Derive the Laurent series of $\frac{1}{\sqrt{s^2-a^2}}$

Question

So, I was trying to derive the Laplace Tranform of the Modified Bessel Function Io(at) using its summation formula. I arrived at the answer $$\frac{1}{s}+\frac{a^2}{2s^3}+\frac{3a^4}{8s^5}+\frac{5a^6}{16s^2}+\frac{35a^8}{128s^9}+\frac{63a^{10}}{256s^{11}}+\cdots$$

It wasn't the answer yet so I decided to enter the Laplace Transform of the Modified Bessel function which was $\frac{1}{\sqrt{s^2-a^2}}$ to Wolfram Alpha.
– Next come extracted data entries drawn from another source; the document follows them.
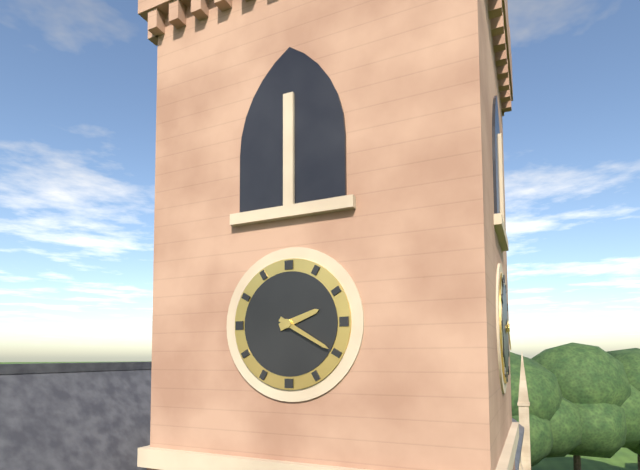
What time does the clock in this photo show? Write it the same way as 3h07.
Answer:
2h20
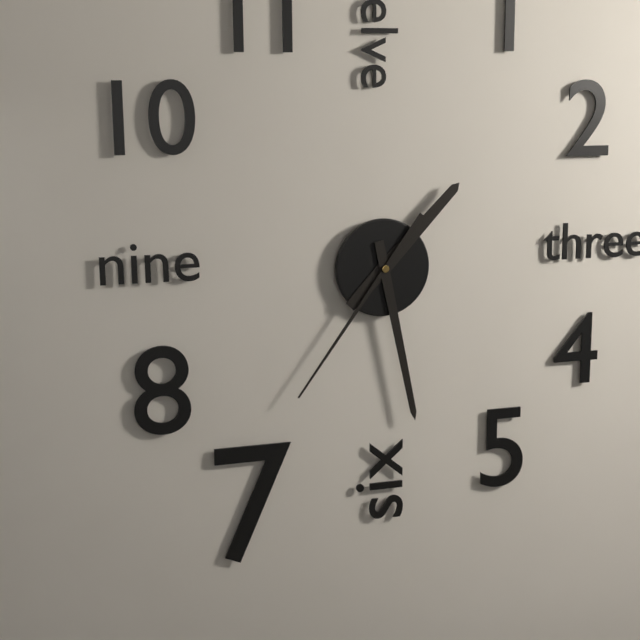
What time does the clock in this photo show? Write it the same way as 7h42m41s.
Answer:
1h28m36s
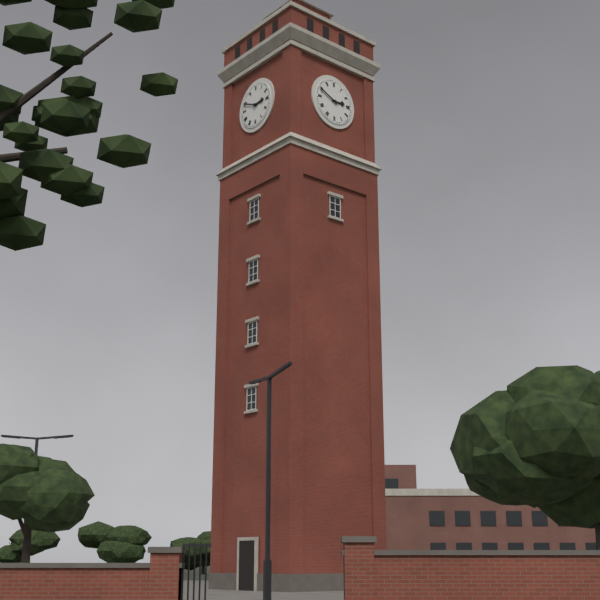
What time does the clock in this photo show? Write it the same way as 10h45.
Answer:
2h49
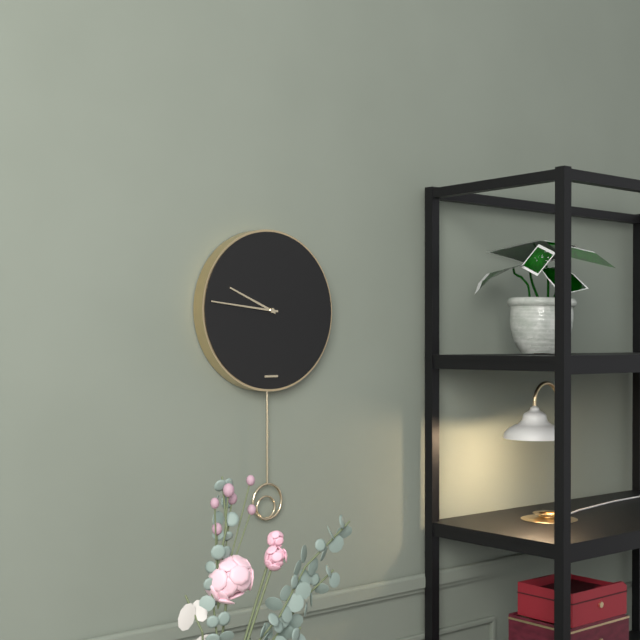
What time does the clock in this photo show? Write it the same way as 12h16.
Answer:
9h46
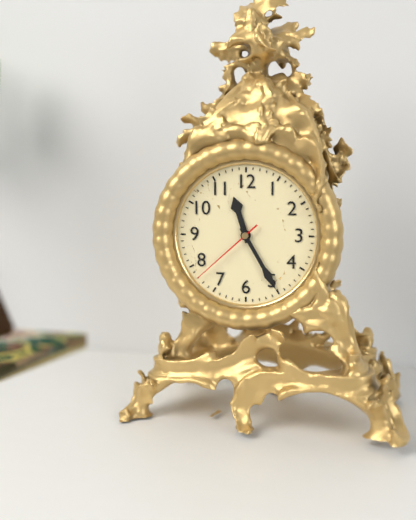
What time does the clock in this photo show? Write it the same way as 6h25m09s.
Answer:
11h25m38s
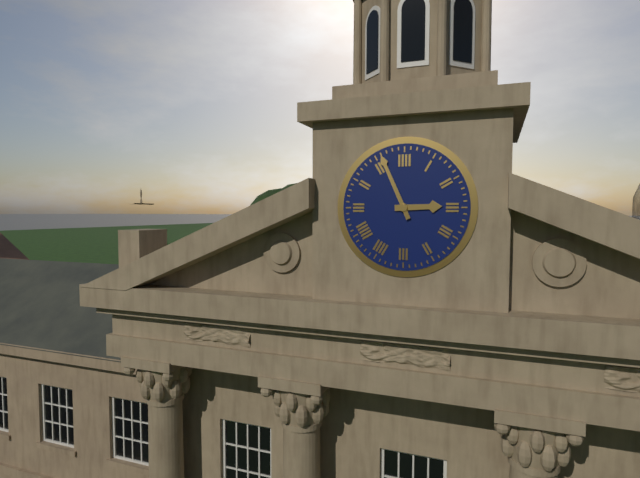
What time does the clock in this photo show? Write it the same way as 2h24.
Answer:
2h56
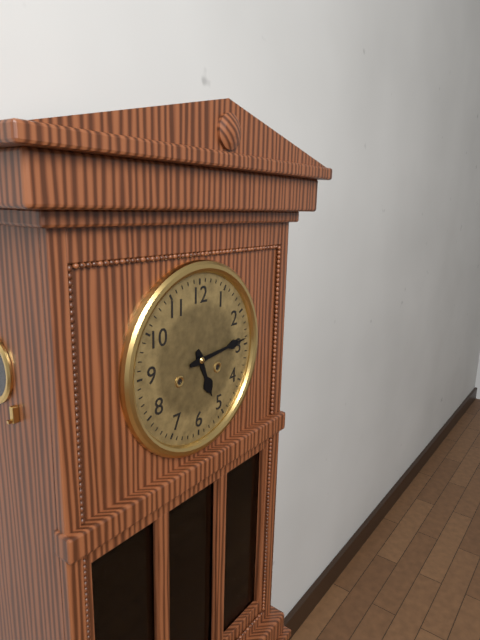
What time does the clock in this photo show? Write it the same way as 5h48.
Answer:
5h14
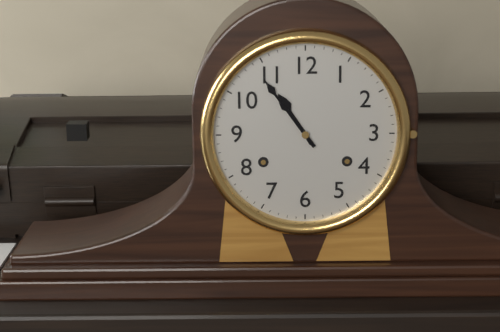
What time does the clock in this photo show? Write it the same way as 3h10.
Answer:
10h54
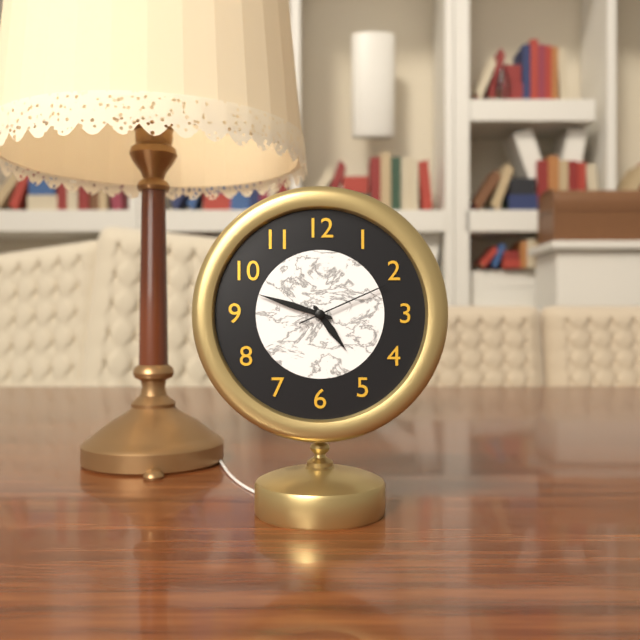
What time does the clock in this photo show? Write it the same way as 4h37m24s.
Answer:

According to Wolfram Alpha, its Laurent series $\frac{1}{\sqrt{s^2-a^2}}$ is equal to the answer I had. $$\frac{1}{s}+\frac{a^2}{2s^3}+\frac{3a^4}{8s^5}+\frac{5a^6}{16s^2}+\frac{35a^8}{128s^9}+\frac{63a^{10}}{256s^{11}}+\cdots$$

I don't know anything about Laurent series. Help

https://www.wolframalpha.com/input/?i=1%2Fsqrt(s%5E2-a%5E2)

Answer 1

Laurent series are quite "similar" to Taylor series.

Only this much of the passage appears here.